Emdin also uses co-teaching to further the cogenitive dialogue by assigning lesson plans and the task of teaching a lesson to students, which he says forces students to engage more fully and foster a more reliable understanding of the work than if they were simply filling out a traditional homework assignment. "There's no more powerful way to learn something than to teach it."

Cosmopolitanism demands that teachers think critically about how the prescribed curriculum and teaching methods could be adapted to better suit their own class, which may be very different from the norm these methods were designed for, Emdin explained.

It is important to know the socio-cultural context from which one's students approach the classroom, says Emdin, who believes it should be a requirement for teachers to live in the same community as their students in order to be able to relate to them, their struggles and concerns.

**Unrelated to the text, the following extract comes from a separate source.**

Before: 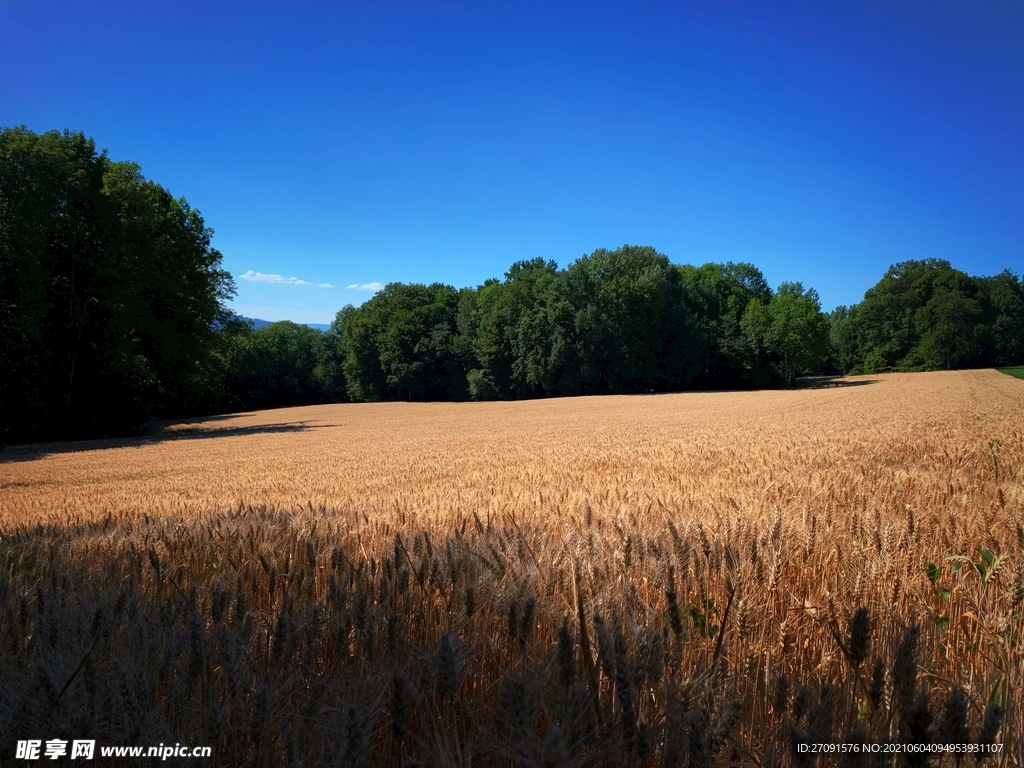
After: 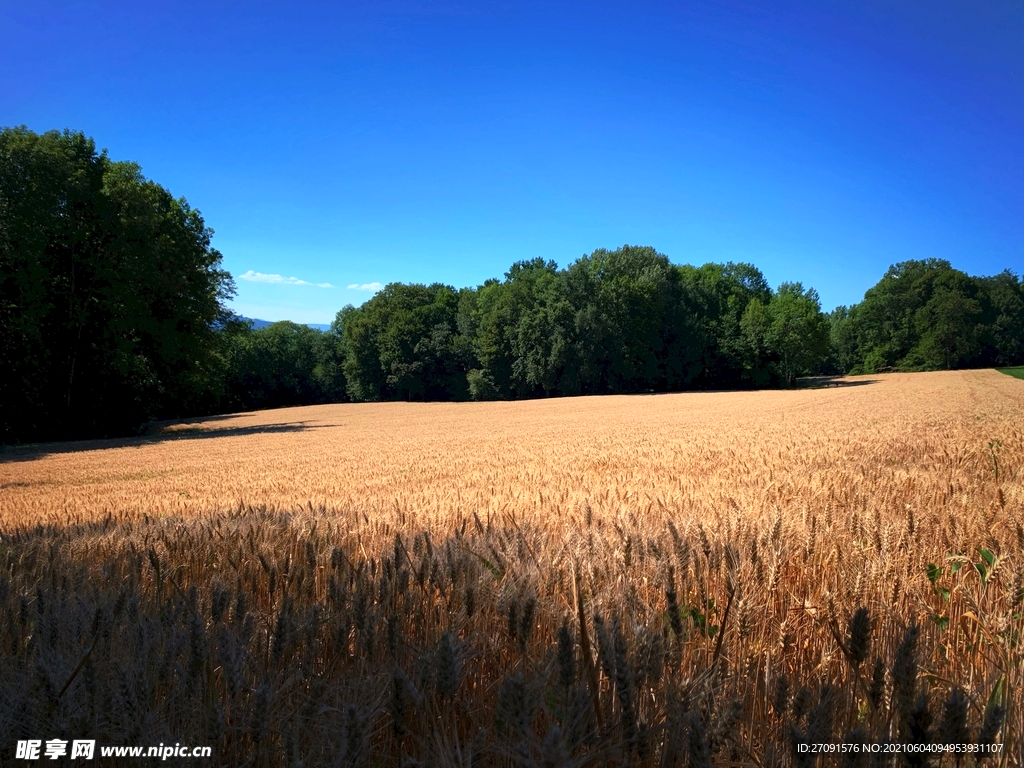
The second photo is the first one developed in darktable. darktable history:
base curve: curves: ch0 [(0, 0) (0.688, 0.865) (1, 1)]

Teachers should use this knowledge of their students' context to make the classroom feel like a space where they are understood rather than alienated, he explained. "The heart of pedagogy is making the kids emotionally connected to the classroom space," he added, suggesting teachers assign students specific jobs in maintaining the classroom, such as sweeping the floors or handing out equipment, so that each student feels connected to the space by the role they play, however symbolic it may be.

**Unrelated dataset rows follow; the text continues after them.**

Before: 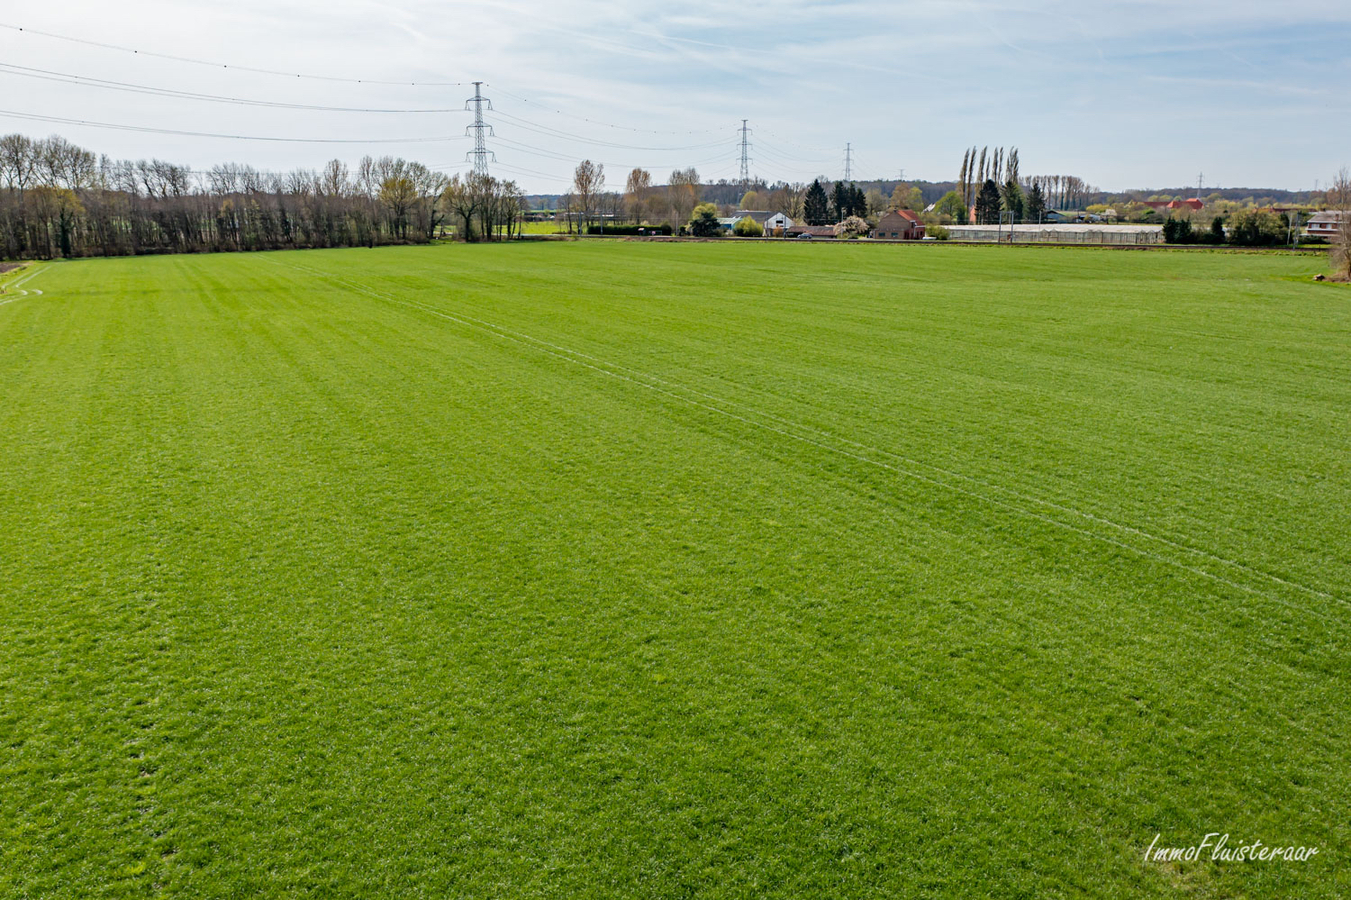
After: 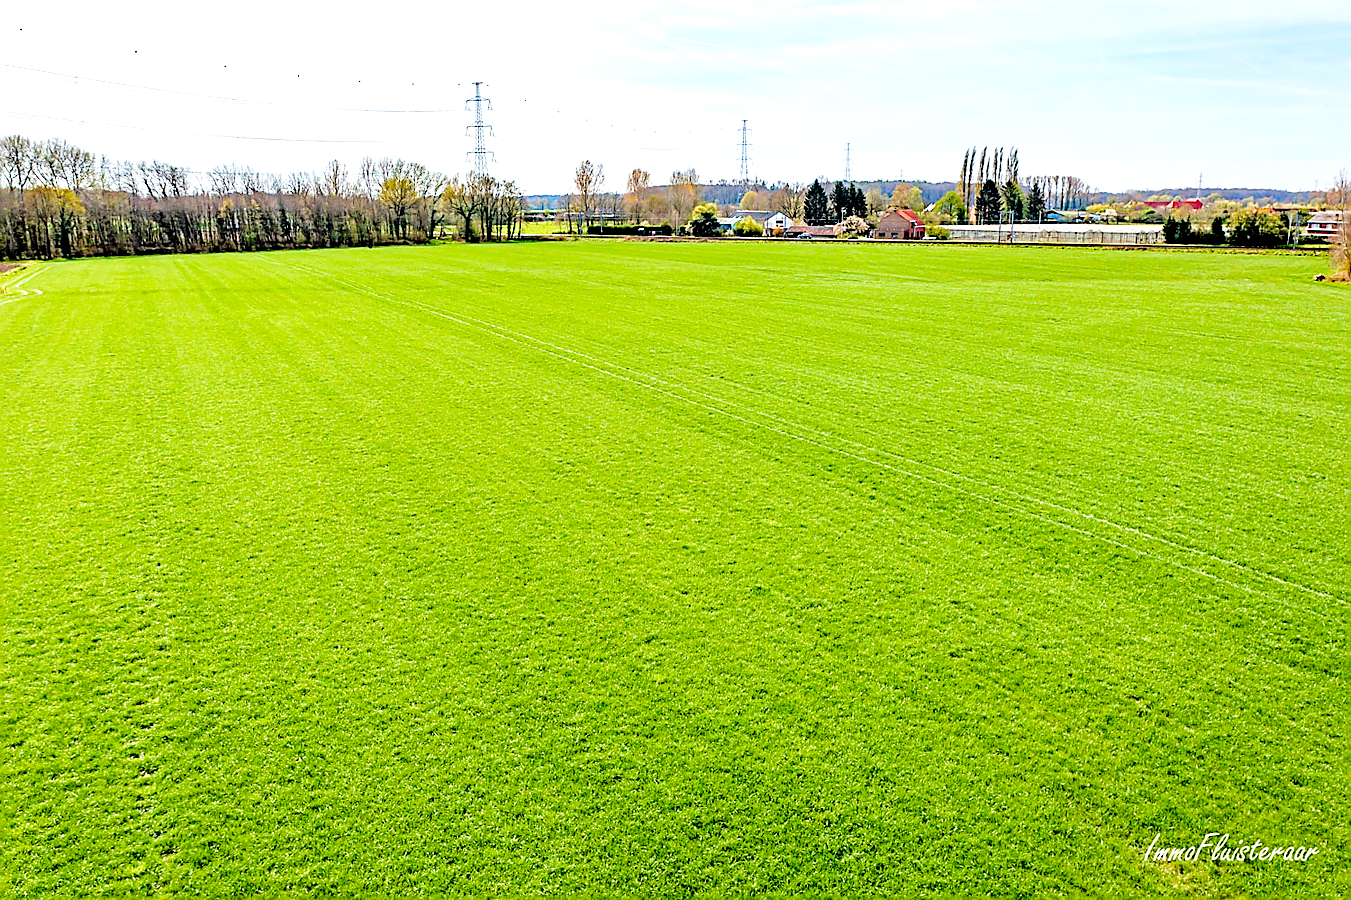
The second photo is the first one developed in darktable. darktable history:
color balance rgb: perceptual saturation grading › highlights -29.58%, perceptual saturation grading › mid-tones 29.47%, perceptual saturation grading › shadows 59.73%, perceptual brilliance grading › global brilliance -17.79%, perceptual brilliance grading › highlights 28.73%, global vibrance 15.44%
rgb levels: preserve colors max RGB
filmic rgb: black relative exposure -5.83 EV, white relative exposure 3.4 EV, hardness 3.68
sharpen: radius 1.4, amount 1.25, threshold 0.7
levels: levels [0.008, 0.318, 0.836]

Yet educational content "boils down to one simple thing: understand that you don't know all your content. No one knows all their content," asserted Emdin, citing stories of teachers he had seen make up answers on the spot to complex and brilliant questions. "If you don't know, say you don't know," he said, putting forward that a teacher not knowing an answer to a question could be used to inspire wonder and foster collective curiosity in a subject. Students should be congratulated for "stumping" the teacher, he added.

Competition is another effective way of engaging students, said Emdin. While professionals work for a salary, students work for grades, he noted, and teachers being reluctant to give out good grades when students have worked hard and demonstrated the necessary output is unfair and can serve to discourage them. Emdin also suggested setting up friendly competitions between students, which can foster community and camaraderie as well as fun if they are structured in a way that includes everybody, he said.

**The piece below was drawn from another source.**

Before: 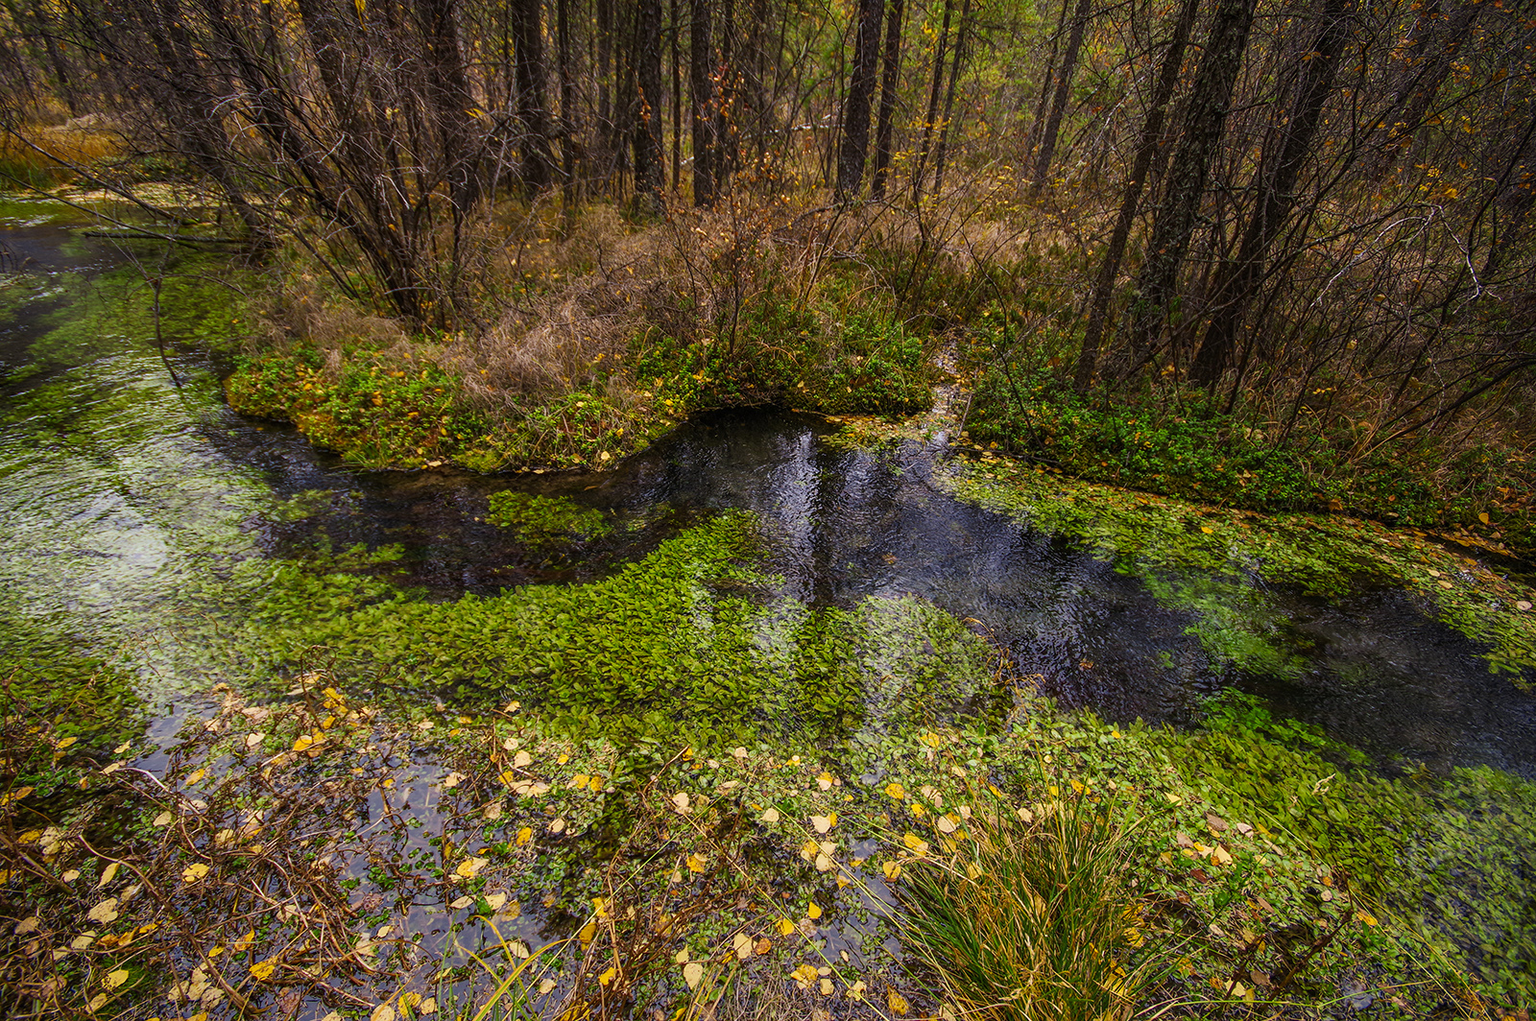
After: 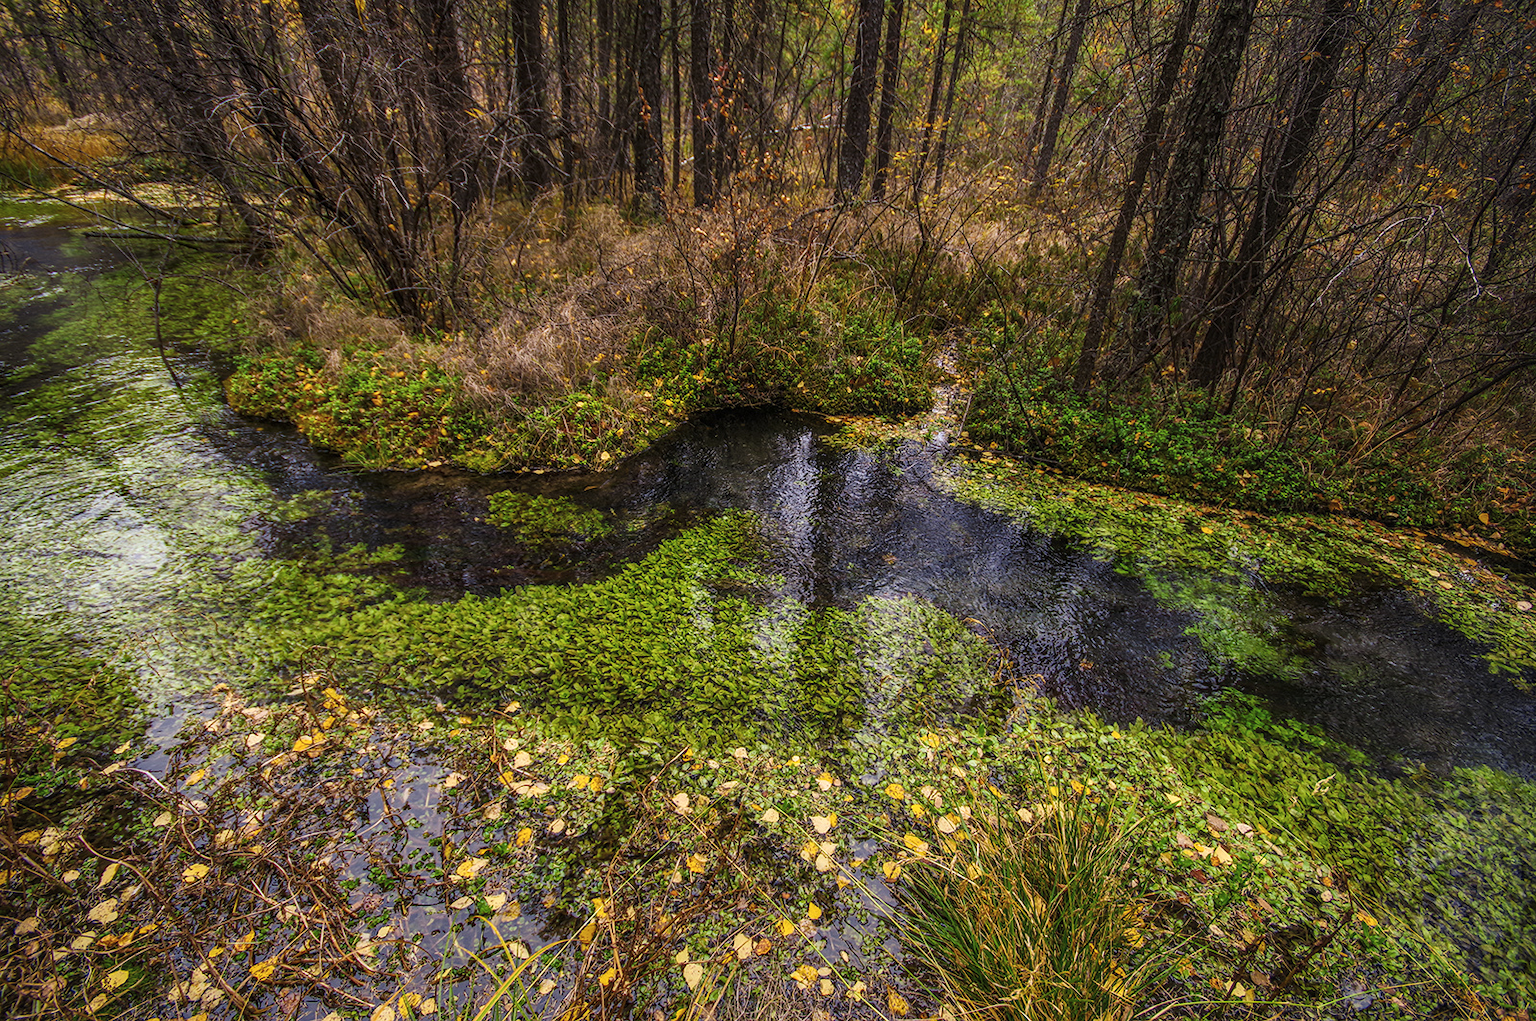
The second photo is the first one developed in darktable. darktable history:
color balance rgb: global offset › luminance 0.48%, global offset › hue 171.69°, shadows fall-off 298.653%, white fulcrum 1.98 EV, highlights fall-off 298.323%, perceptual saturation grading › global saturation 0.39%, mask middle-gray fulcrum 99.321%, contrast gray fulcrum 38.287%
local contrast: detail 130%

To find their flaws and keep track of their progress, it is important for educators to curate their practice, Emdin went on. Just as professional sports players watch videos of themselves to find faults and track improvement, teachers should regularly film their lessons and watch over the footage to be conscious of what their teaching looks like, he explained.

Yet perhaps the most important element of reality pedagogy is codeswitching, said Emdin. Codeswitching is engaging students in a lesson through their own rules, and then using this understanding to expose them to new rules of engagement, he elaborated.

For example, Emdin explained that in his own classroom students learn to clearly distinguish between scientific jargon, normative English and their own vernacular English, which they call "hood". Emdin's students will spend ten minutes speaking in "hood," in "English" and in scientific jargon in turn, thus building understanding of new discourses without being dropped into an alienating deep end. "Over the course of an academic year, you've allowed them to understand academic discourse while still validating who they are," says Emdin, adding this accessible introduction to new discourses can help them prepare mentally for new environments, such as university classrooms.

Better than machines

Traditional and essentially mechanised methods of education are not only ineffective, but do not adequately prepare learners for the increasingly digital economy they are moving into, said Blecher.

Computerised automation systems are rapidly rendering thousands of jobs obsolete, Blecher notes. "We're trying to produce people who are like machines," when machines can do their jobs instead, he said.

The economy now demands students who are more resilient and flexible and who can engage more creatively and critically with their work than before, said Blecher. Education needs to adjust to meet these requirements: to produce professionals who are better than machines, he said.